The Reserve Bank of India (RBI) has witnessed a remarkable surge in its gold holdings, according to its annual report for the financial year (FY23). Despite a 24% drop in gold imports during the same period, the RBI’s gold reserves have increased due to the addition of 28.94 metric tonnes and the depreciation of the Indian rupee against the US dollar. This increase in value has resulted in 2.5 times higher dividends being paid to the Government of India. In this article, we delve into the details revealed in the RBI’s annual report, shedding light on its gold holdings and their impact.
RBI’s Increasing Gold Holdings:
While higher gold prices have curbed gold imports, the RBI’s annual report reveals that the central bank has augmented its bullion holdings during the previous financial year. As of March 31, 2023, the RBI held a total of 794.63 metric tonnes of gold, compared to 760.42 metric tonnes in the previous year. This signifies an additional acquisition of 34.21 metric tonnes of gold.
The annual report highlights that out of the total gold held, 301.09 metric tonnes serve as backing for currency notes, as compared to 295.82 metric tonnes in the previous year. Additionally, the RBI’s Banking Department held 493.54 metric tonnes of gold as an asset, showing growth from the previous financial year’s 464.60 metric tonnes.

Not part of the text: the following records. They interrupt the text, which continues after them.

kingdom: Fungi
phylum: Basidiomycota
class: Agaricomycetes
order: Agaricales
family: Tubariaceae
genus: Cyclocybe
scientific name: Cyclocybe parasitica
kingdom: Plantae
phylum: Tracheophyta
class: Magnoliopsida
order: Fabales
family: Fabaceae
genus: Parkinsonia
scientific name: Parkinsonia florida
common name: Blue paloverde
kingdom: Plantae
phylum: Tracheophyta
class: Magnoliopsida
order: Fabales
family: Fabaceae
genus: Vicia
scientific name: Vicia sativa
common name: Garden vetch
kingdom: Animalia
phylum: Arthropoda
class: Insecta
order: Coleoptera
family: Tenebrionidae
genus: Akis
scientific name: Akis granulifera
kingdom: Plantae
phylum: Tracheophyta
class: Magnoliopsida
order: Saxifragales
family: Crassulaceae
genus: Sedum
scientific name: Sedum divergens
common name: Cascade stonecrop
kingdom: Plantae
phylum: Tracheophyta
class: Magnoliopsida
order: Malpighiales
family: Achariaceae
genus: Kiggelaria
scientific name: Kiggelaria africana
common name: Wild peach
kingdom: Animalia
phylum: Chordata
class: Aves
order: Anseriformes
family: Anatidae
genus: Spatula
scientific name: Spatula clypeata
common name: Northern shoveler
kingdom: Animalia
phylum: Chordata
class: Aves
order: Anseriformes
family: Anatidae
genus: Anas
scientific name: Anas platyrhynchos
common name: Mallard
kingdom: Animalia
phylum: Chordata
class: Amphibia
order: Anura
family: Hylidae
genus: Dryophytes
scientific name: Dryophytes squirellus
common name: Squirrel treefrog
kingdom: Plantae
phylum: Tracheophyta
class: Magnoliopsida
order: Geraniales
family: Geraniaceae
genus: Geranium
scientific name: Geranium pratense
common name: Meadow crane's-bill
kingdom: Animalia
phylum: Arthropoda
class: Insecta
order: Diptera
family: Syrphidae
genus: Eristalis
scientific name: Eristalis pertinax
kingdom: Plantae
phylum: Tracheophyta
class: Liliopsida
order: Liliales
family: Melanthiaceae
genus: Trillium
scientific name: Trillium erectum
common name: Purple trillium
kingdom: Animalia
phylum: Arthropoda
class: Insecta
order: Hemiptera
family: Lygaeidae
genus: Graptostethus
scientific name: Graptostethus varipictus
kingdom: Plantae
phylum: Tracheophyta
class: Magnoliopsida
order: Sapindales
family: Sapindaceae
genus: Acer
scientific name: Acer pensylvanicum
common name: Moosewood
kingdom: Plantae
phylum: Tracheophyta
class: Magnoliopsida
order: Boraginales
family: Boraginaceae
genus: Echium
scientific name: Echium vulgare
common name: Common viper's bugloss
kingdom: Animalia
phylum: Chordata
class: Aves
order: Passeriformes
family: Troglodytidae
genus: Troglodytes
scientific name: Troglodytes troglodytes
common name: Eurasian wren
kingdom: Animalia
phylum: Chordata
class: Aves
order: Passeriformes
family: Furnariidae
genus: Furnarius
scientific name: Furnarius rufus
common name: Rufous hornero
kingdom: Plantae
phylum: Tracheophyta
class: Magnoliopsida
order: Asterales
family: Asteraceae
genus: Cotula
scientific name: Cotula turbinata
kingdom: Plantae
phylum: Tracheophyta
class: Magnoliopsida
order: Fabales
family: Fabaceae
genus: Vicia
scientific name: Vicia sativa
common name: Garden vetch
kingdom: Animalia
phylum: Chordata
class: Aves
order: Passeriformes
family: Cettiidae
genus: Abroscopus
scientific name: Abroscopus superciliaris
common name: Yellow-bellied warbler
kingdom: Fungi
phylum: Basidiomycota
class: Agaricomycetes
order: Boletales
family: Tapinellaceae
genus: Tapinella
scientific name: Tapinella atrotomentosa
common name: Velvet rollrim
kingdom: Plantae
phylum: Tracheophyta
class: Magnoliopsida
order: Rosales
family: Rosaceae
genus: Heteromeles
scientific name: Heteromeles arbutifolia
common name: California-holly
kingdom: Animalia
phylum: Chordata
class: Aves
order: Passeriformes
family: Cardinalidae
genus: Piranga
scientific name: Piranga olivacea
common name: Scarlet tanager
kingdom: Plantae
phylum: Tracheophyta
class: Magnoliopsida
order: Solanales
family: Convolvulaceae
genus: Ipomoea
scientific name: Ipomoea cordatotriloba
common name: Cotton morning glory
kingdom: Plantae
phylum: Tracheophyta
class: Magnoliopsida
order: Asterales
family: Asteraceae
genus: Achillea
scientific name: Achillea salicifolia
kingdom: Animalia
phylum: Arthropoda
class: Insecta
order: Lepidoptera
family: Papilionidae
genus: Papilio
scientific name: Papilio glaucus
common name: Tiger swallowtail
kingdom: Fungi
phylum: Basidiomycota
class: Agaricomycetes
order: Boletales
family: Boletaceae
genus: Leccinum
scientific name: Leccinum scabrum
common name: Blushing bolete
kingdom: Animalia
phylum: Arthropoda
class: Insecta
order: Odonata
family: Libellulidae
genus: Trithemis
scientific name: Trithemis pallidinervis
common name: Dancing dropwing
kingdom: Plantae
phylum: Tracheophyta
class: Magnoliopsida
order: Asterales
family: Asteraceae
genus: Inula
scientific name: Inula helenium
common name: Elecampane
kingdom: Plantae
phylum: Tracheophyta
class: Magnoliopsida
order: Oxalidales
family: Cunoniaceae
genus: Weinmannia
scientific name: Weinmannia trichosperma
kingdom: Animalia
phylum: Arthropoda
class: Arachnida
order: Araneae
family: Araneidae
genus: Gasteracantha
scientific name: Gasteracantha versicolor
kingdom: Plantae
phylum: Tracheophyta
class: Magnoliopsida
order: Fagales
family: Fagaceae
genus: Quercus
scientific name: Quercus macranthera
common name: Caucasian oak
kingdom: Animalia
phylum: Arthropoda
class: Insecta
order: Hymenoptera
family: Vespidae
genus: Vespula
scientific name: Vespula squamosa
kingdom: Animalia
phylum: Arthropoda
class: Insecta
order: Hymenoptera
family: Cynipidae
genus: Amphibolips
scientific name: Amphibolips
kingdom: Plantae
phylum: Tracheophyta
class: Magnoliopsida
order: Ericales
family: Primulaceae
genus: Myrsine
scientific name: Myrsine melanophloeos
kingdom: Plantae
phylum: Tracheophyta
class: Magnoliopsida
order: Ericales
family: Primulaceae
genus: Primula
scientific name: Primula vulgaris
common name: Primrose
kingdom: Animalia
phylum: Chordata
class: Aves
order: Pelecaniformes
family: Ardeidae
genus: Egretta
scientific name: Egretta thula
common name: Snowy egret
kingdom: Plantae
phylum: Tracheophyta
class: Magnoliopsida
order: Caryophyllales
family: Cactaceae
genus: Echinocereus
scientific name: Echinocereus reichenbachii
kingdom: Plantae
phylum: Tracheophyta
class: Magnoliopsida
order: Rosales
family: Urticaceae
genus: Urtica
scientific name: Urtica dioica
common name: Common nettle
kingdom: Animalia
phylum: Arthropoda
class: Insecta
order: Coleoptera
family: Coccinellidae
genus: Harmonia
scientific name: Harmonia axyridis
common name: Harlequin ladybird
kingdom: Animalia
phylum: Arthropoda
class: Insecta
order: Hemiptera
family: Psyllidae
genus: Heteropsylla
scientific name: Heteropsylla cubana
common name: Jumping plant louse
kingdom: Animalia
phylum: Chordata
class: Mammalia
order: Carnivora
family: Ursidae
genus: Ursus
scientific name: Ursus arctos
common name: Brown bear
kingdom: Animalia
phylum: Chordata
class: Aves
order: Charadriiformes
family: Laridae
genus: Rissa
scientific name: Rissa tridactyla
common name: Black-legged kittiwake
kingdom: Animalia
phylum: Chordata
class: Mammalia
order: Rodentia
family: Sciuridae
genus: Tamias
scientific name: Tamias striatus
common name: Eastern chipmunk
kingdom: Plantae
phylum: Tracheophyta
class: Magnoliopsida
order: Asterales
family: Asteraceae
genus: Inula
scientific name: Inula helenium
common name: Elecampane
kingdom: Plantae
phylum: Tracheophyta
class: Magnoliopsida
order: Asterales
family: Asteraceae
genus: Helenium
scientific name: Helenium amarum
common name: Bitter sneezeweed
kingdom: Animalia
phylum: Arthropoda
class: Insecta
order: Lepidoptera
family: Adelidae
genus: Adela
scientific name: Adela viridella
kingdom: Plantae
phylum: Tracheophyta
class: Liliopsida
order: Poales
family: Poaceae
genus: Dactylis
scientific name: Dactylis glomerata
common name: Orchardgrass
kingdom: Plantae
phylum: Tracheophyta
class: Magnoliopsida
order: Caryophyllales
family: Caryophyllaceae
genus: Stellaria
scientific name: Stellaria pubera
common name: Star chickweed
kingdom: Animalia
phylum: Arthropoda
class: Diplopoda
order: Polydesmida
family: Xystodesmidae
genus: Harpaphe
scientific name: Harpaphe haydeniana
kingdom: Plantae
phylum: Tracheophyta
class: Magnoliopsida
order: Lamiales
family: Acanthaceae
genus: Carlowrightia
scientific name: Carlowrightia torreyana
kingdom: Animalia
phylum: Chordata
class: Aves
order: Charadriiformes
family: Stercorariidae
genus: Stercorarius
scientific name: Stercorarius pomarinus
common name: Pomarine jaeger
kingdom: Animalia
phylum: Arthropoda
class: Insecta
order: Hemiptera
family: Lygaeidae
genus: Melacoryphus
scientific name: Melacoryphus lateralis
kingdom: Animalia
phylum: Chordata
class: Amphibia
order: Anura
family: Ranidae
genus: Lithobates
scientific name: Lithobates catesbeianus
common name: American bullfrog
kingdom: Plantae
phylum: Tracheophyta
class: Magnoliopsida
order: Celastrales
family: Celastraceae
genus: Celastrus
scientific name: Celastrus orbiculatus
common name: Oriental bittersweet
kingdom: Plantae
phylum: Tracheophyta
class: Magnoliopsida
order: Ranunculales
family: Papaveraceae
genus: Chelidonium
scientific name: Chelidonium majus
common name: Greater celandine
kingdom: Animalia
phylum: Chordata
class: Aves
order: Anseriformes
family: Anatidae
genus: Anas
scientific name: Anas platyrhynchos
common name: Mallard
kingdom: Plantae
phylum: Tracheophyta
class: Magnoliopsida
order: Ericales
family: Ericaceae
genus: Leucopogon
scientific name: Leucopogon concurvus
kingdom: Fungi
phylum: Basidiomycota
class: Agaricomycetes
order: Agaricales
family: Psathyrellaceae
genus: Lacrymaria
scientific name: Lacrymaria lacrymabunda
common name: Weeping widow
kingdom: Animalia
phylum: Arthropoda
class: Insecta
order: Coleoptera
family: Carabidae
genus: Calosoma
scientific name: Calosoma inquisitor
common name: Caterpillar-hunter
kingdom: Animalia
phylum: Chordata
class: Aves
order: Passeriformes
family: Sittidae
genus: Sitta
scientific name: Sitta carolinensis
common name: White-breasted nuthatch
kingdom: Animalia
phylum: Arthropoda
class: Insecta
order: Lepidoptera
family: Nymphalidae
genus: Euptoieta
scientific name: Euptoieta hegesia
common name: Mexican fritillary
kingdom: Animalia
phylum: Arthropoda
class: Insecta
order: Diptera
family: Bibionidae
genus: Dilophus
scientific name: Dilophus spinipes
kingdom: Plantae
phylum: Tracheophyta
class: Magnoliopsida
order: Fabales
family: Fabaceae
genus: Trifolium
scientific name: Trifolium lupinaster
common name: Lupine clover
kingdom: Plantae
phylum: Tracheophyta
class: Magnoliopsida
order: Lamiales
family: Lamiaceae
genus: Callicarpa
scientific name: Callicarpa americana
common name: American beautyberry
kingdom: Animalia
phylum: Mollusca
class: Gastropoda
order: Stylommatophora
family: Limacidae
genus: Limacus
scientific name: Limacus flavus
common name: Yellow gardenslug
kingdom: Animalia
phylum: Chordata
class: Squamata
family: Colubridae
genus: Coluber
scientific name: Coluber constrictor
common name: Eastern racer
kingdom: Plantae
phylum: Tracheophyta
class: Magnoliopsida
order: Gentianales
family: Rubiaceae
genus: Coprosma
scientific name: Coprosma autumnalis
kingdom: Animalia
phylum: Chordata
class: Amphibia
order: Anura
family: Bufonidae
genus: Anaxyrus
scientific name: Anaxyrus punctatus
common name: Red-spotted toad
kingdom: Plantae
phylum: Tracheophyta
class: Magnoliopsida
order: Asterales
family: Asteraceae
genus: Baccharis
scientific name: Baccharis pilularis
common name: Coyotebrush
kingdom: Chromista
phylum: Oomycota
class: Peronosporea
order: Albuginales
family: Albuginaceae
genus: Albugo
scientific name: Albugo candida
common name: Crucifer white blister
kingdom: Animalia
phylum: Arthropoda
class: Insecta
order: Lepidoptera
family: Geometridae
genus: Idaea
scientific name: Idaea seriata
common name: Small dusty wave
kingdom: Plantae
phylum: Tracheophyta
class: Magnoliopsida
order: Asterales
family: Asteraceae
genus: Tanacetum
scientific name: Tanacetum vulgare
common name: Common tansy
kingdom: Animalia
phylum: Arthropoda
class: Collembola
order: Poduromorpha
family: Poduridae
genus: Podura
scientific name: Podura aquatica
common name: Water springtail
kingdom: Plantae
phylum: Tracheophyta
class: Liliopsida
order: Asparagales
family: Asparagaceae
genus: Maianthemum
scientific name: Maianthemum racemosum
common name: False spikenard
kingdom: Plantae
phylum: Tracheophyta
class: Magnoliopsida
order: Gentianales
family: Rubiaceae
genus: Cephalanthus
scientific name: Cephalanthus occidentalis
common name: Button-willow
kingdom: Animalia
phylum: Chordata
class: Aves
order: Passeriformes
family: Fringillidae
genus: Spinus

Rise in Gold Value and Balance Sheet Impact:
The value of gold, including gold deposits, held by the RBI’s Banking Department witnessed a notable increase of 17.20%, amounting to ₹2,30,733.95 crore on March 31, 2023, up from ₹1,96,864.38 crore on March 31, 2022. This surge can be attributed to the addition of 28.94 metric tonnes of gold, along with the overall increase in gold prices and the depreciation of the Indian rupee against the US dollar.
Furthermore, the rise in RBI’s gold holdings and the increased value of gold have expanded its balance sheet. As per the annual report, the balance sheet size grew by ₹1,54,453.97 crore (+2.50%) from ₹61,90,302.27 crore in March 2022 to ₹63,44,756.24 crore on March 31, 2023. This growth on the asset side is primarily driven by an increase in foreign investments, gold, and loans and advances by 2.31%, 15.30%, and 38.33%, respectively.
Higher Dividends and Fiscal Implications:
The bumper income from foreign exchange sales and higher interest income on domestic and foreign securities holdings have enabled the RBI to pay higher dividends to the Government of India than anticipated. The RBI’s annual report reveals that the dividend paid amounted to ₹874 billion (~0.3% of GDP), surpassing the initial estimate of ₹350 billion in the FY24 budget.
Analysts attribute the surge in the RBI’s income to profits from foreign exchange sales, reflecting its active intervention in the forex market and the higher interest income generated from its holdings of domestic and foreign securities. These gains have offset losses incurred in liquidity operations.
Earlier reports had predicted that the RBI would pay dividends to the Government of India amounting to ₹95,000 crore, which is 2.5 times higher than the budget estimates. However, economists caution that despite these windfall gains, there is still a risk of the fiscal deficit exceeding 5.9% of GDP. They highlight various factors contributing to this concern, including the potential undershoot of nominal GDP growth, lower tax buoyancy, a tight budget for revenue expenditure, and ambitious capital expenditure targets.
In conclusion, the RBI’s annual report reveals a significant increase in its gold holdings, driven by additional gold acquisitions and currency depreciation. This surge in value has not only expanded the RBI’s balance sheet but has also enabled higher dividends to be paid to the Government of India. The report sheds light on the dynamics behind the RBI’s income sources and their implications for the fiscal deficit. Staying informed about these developments is crucial for understanding the financial landscape and its impact on the economy.